## PROVIDED TEXT:
------------------------

RMC champion Mineral Water Bowl champion

Mineral Water Bowl, W 23–20 vs. Northern Illinois
- Conference: Rocky Mountain Conference
- Record: 9–1 (4–0 RMC)
- Head coach: Darrell Mudra (4th season);

= 1962 Adams State Indians football team =

American college football season

The 1962 Adams State Indians football team represented Adams State College—now known as Adams State University—as a member of the Rocky Mountain Conference (RMC) during the 1962 NAIA football season. Led by Darrell Mudra in his fourth and final season as head coach, the Indians compiled an overall record of 9–1 with a mark of 4–0 in conference play, winning the RMC title. Adams State was invited to the Mineral Water Bowl, where the Indians defeated Northern Illinois. The team was ranked No. 16 in the final UPI small college rankings.

------------------------

## SUPPLIED DATA:
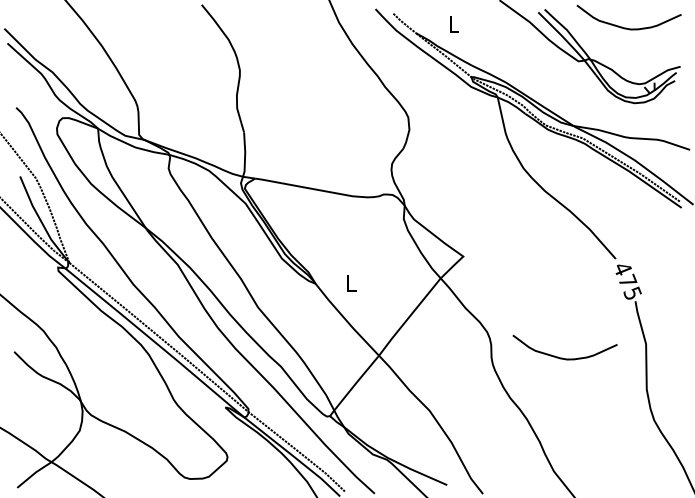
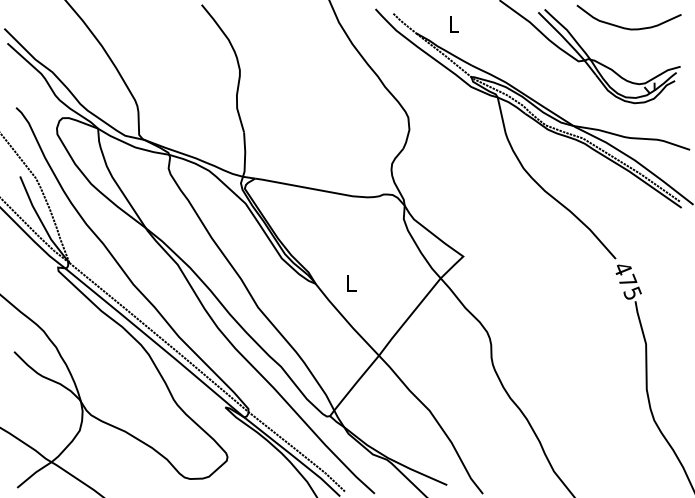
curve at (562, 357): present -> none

------------------------

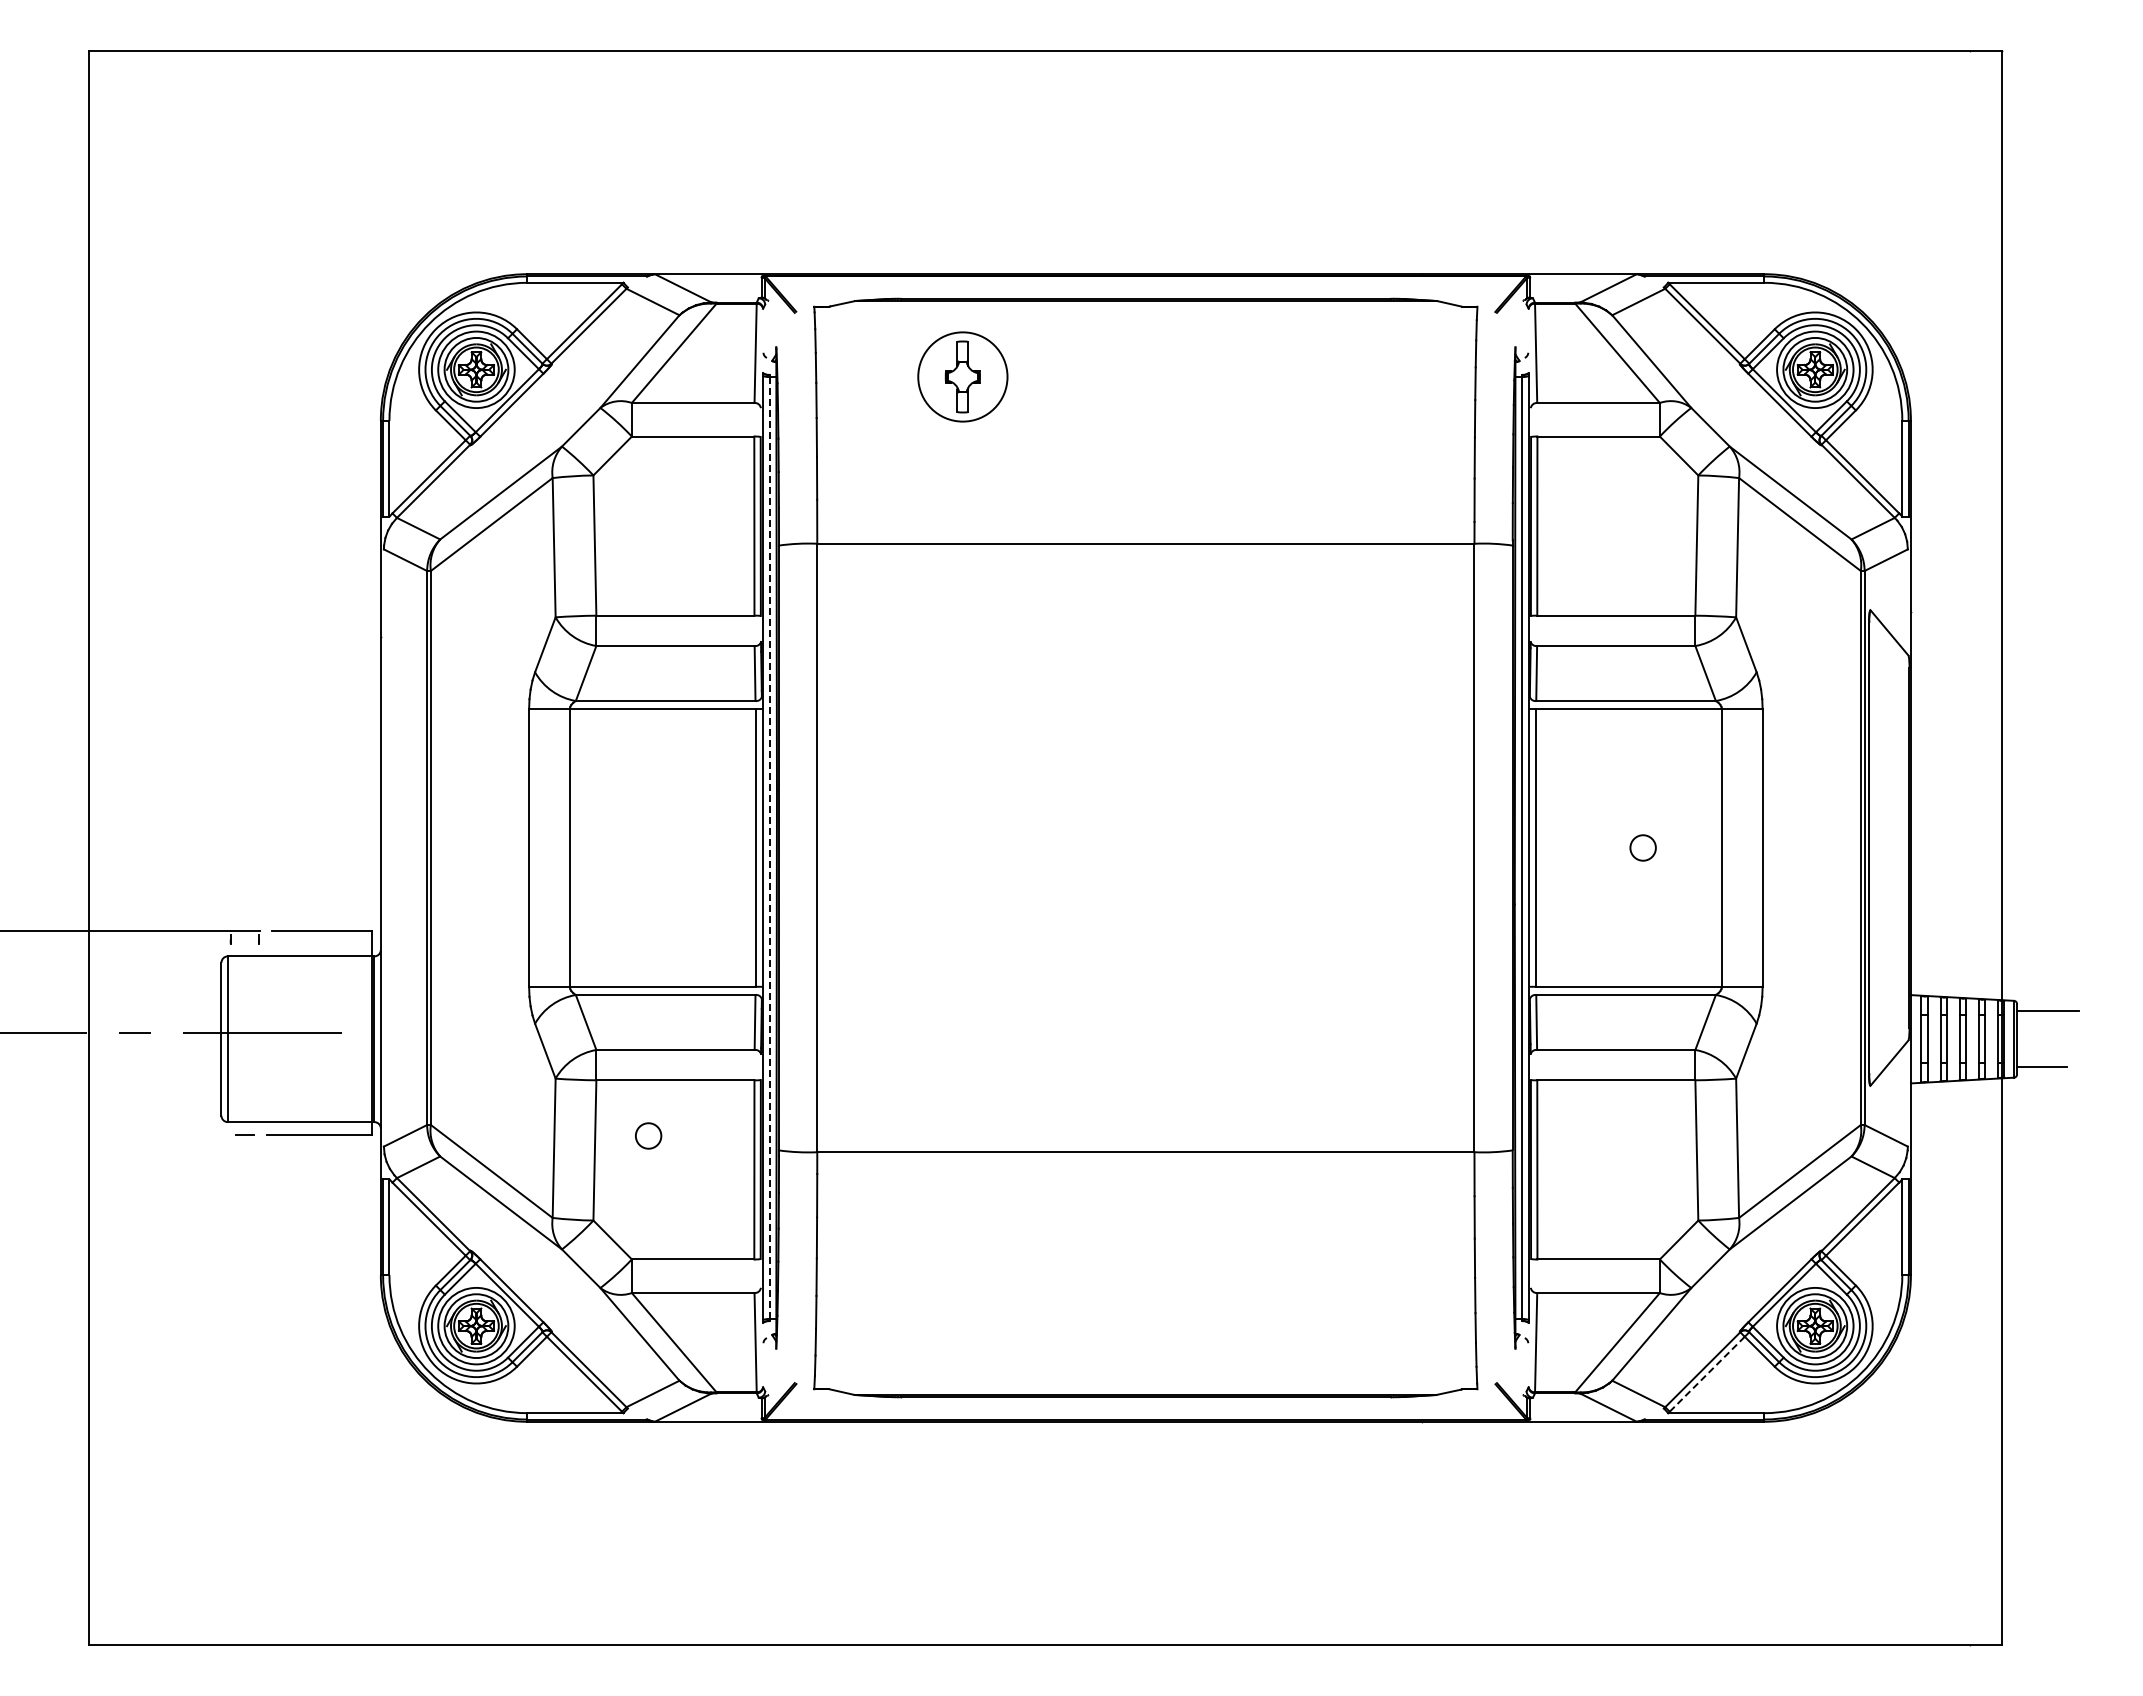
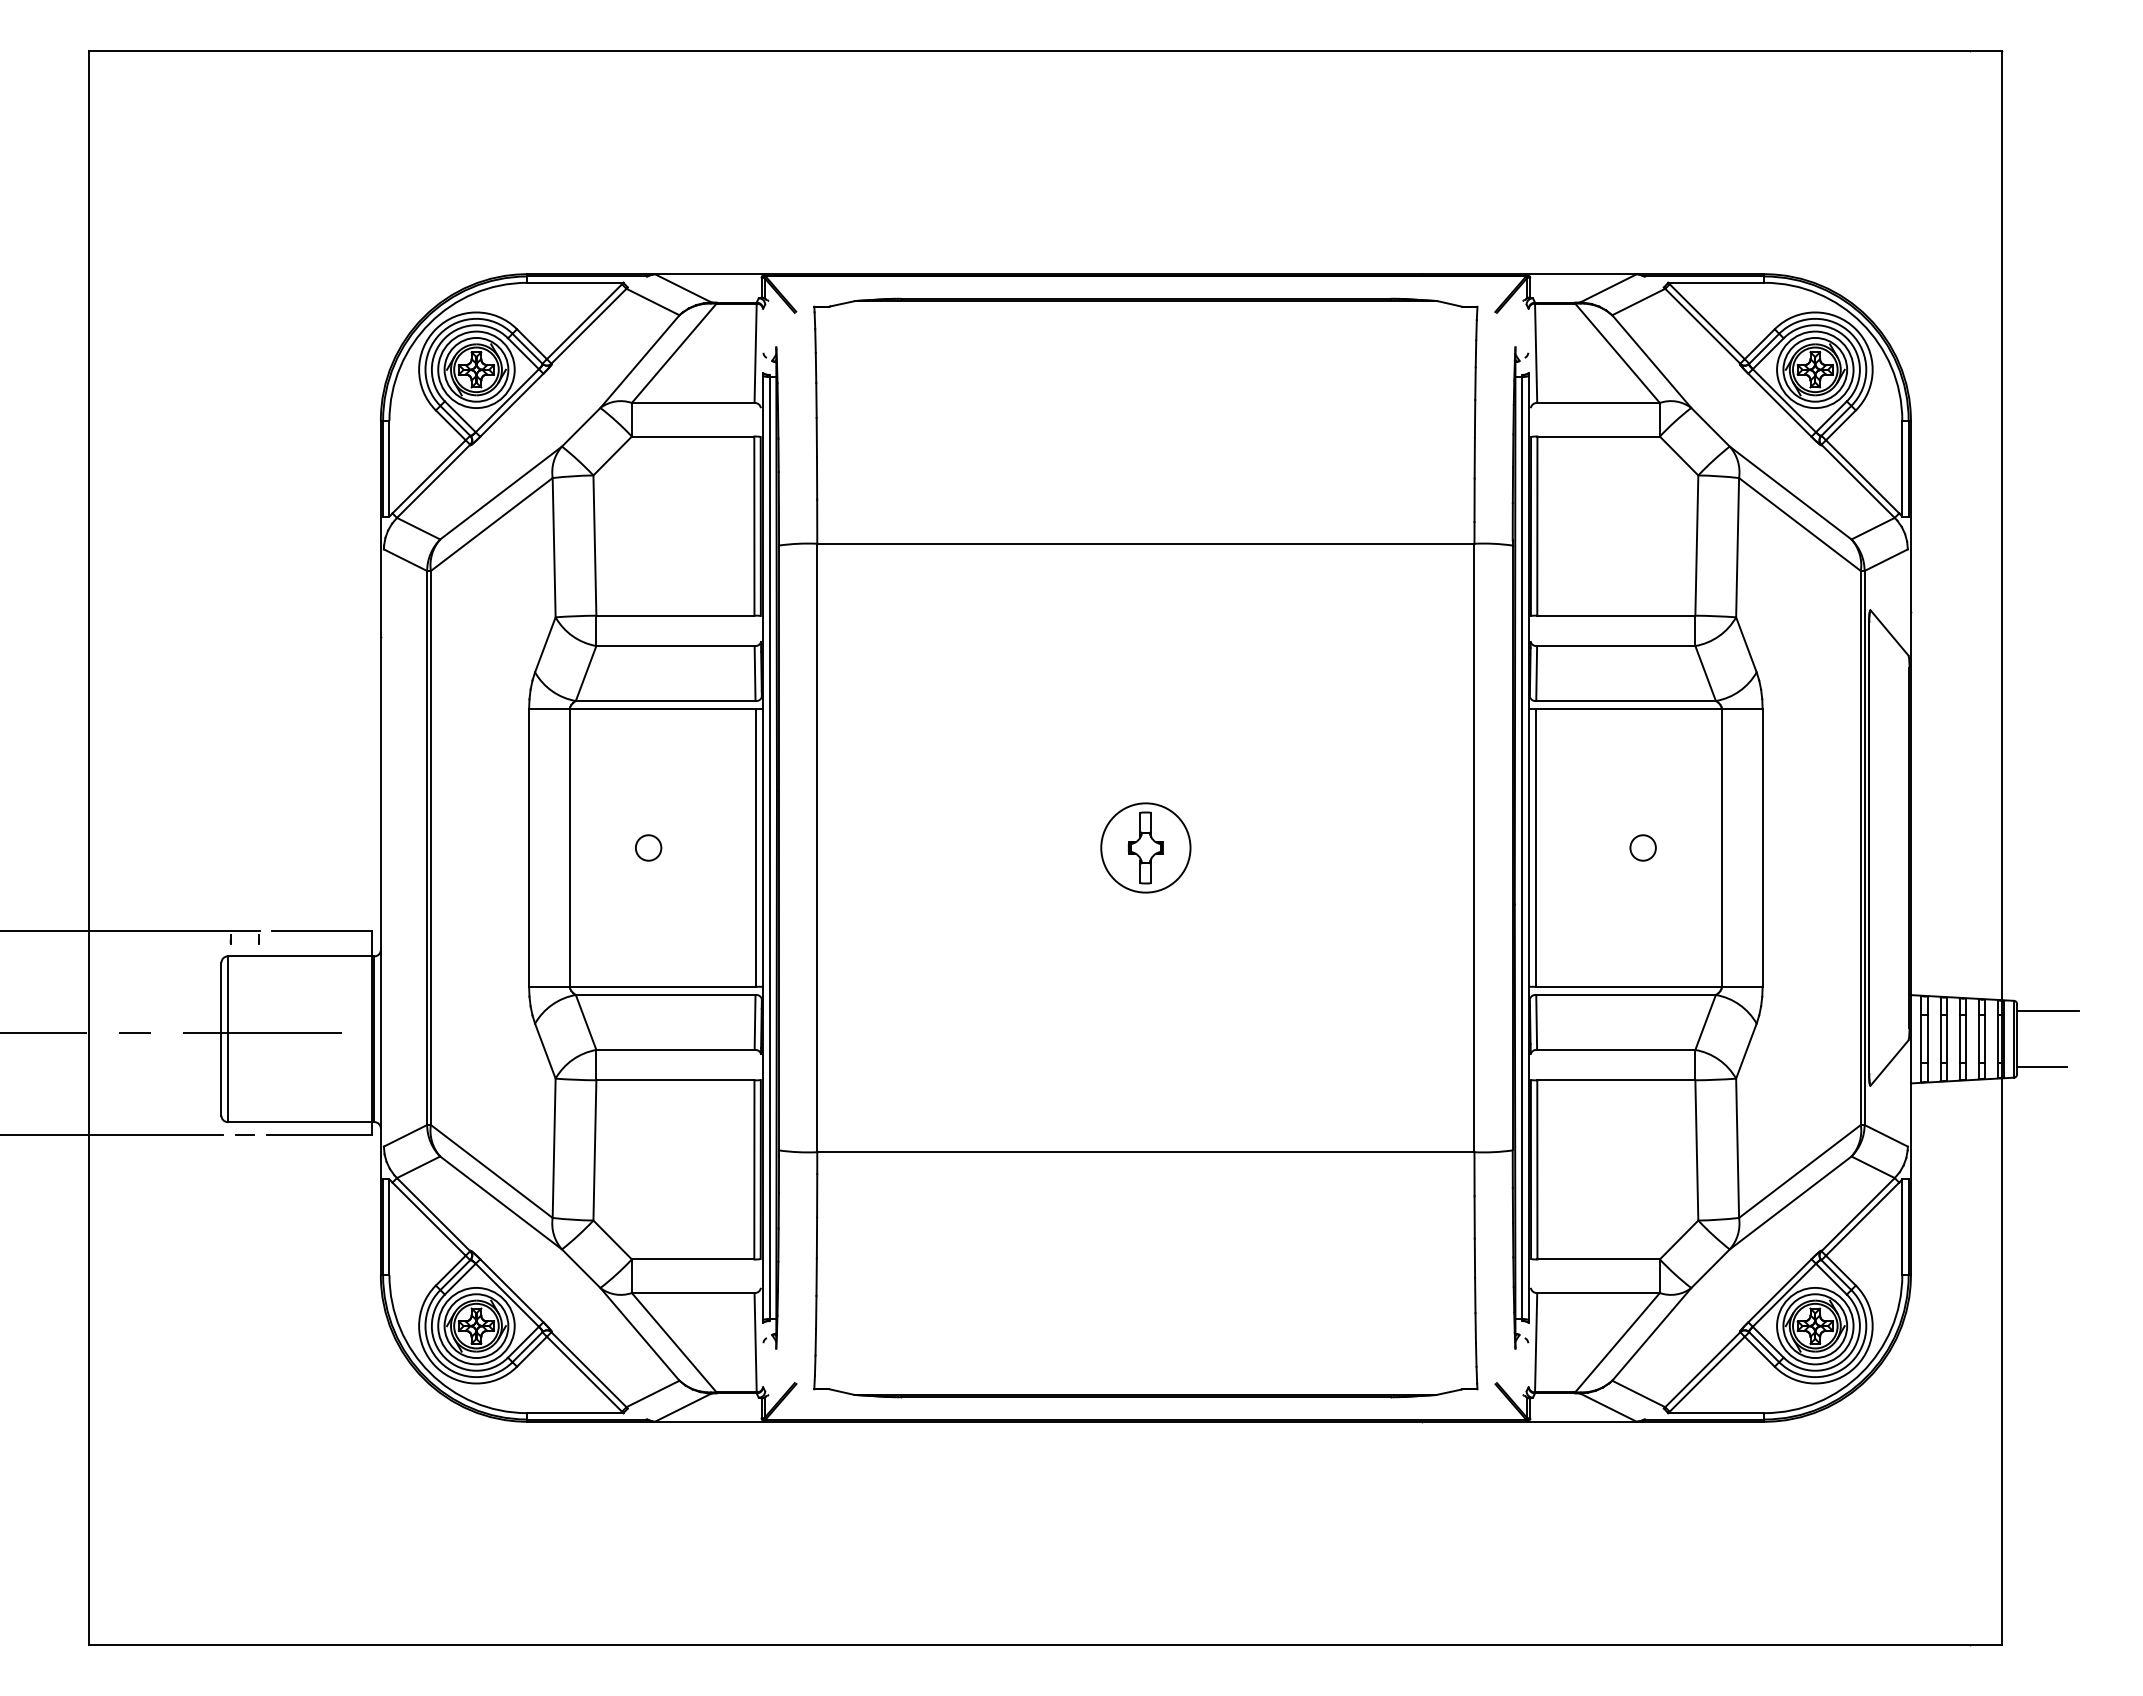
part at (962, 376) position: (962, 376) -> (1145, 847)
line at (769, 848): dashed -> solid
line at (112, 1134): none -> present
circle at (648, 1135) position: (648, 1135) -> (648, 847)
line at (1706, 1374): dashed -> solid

------------------------

## TASK TO COMPLETE:
Reproduce word for word the part of the 1962 Adams State football text starting with "RMC champion Mineral" and going on through "9–1 (4–0 RMC)". The records come from a separate source.

## ANSWER FOR THE TASK:
RMC champion Mineral Water Bowl champion

Mineral Water Bowl, W 23–20 vs. Northern Illinois
- Conference: Rocky Mountain Conference
- Record: 9–1 (4–0 RMC)